The subject is very complex and studied, in:

http://www.google.fr/url?sa=t&rct=j&q=& ... D2T7jMdGMQ

.
In all countries, avoid the use of treated wood and driftwood impregnated with salt, as well as the use of plastics to light fires or as fuel.

, driftwood impregnated with salt, and the treated woods are important sources of PCDD / PCDF) as well as the efficiency of combustion

Green or wet woods, as well as those loaded with salt, should be totally avoided. The reason is that green and / or wet wood burns less efficiently and can lead to higher emissions of PCDD / PCDF.

Soot from wood stove burning wood impregnated with salt in a coastal region contained PCDD concentrations 20 to 90 times higher than samples from stoves in areas further down the coast. The concentration of PCDD in the fly ash increased in proportion to the concentration of chlorine (from seawater).



http://fr.advantacell.com/wiki/Feu_de_for%C3%AAt
http://fr.wikipedia.org/wiki/Feu_de_for%C3%AAt
It has been suspected [6] that near the seas (or after seawater is dropped by water bombers), the chlorine from the salt contributes to producing toxic organochlorines such as dioxins and furans. INERIS analyzed in 2003 the smoke from a few fires corresponding to a brushed area of ​​4 m², in an 80 m³ combustion chamber surmounted by a smoke extraction hood: the emissions of dioxins and furans averaged 10,5 ng I.TEQ / kg of biomass burned (from 1,0 to 25,9). In this experiment, it was not the combustion of plants collected near the sea, but that of those which were wettest which produced the most pollutants (CO, NOx and TVOC) and organochlorines. On the other hand, very dry plants if they emitted much less CO and TVOC when burned, produced much more NOx.

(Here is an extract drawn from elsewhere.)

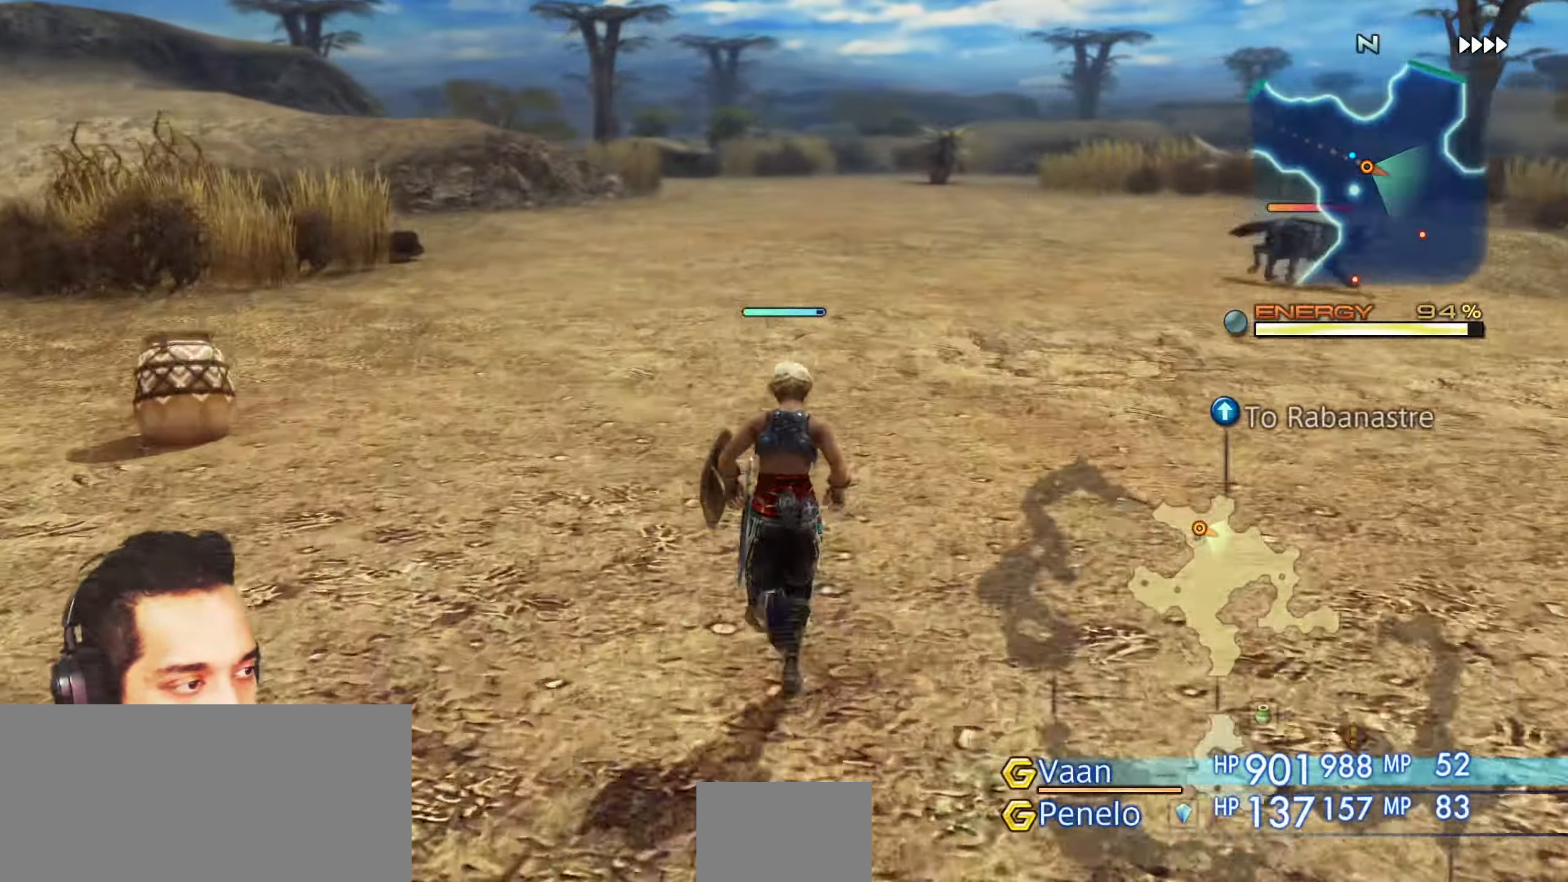
{"buttons": [], "left_stick": "up", "right_stick": "center", "events": []}
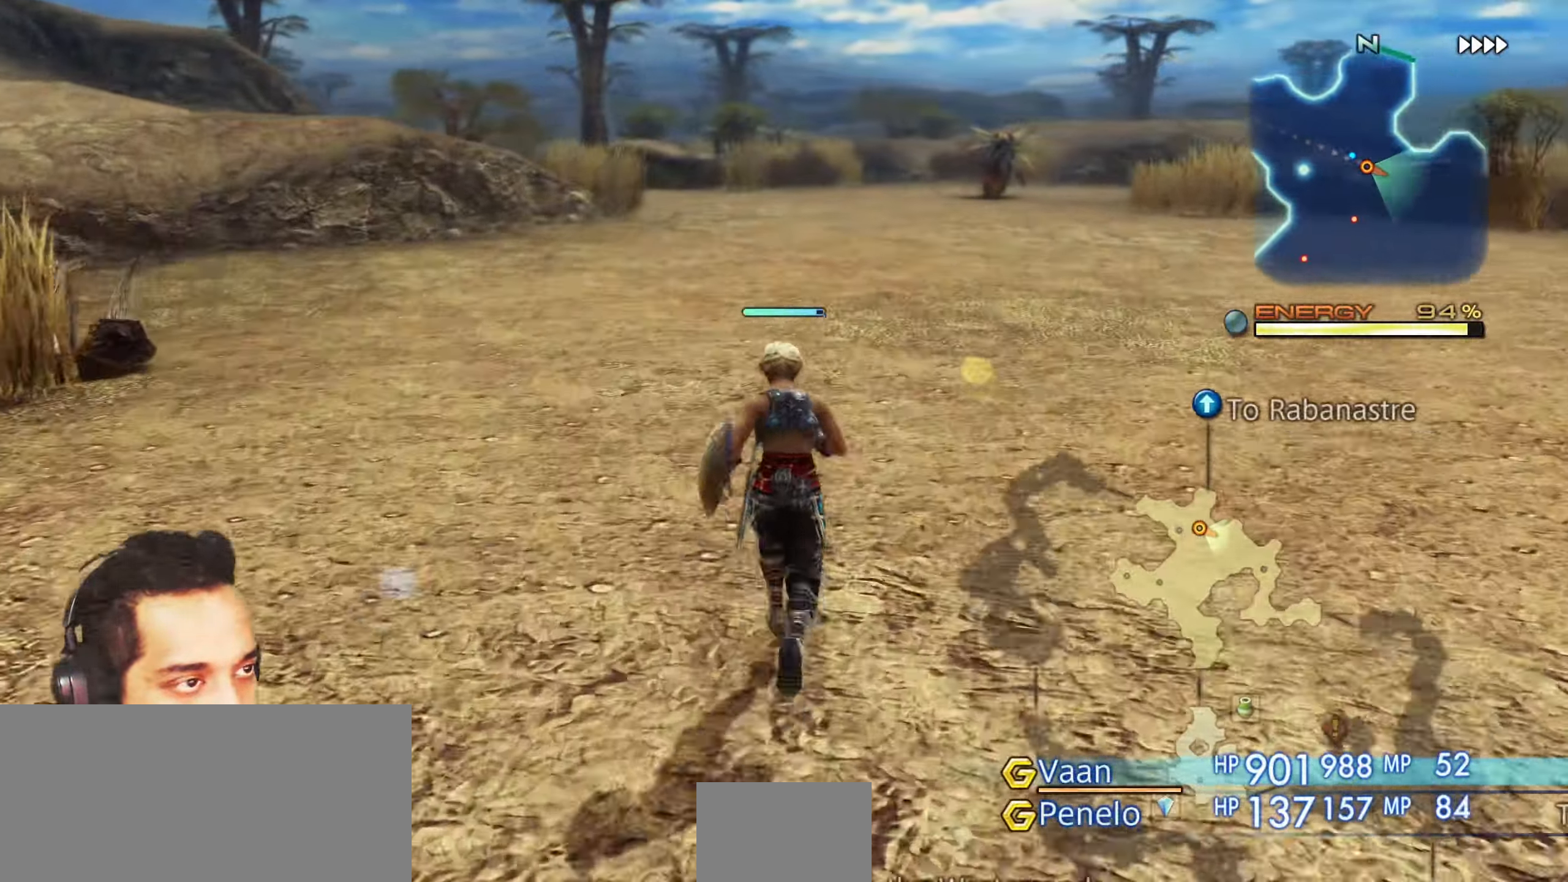
{"buttons": [], "left_stick": "up", "right_stick": "center", "events": []}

http://www.robindesbois.org/dossiers/rad_nat_techno.pdf

salt not good but another problem is highlighted the radioactivity of our wood and other junk soil due to Chernobyl and natural that I did not know:


http://www.record-net.org/record/etudes ... 208_1A.pdf

the catalysts help, iron, copper sand etc ... so it is very variable.

chatelot16 wrote:do not mix everything: peat is not wood

wood has little reason to retain salt, even if it has soaked in seawater

wood soaked in water which dries up on rocks as it evaporates, inevitably keeps the salt in the water inside and therefore has much more salt, like when you evaporate seawater in a sponge or a plate.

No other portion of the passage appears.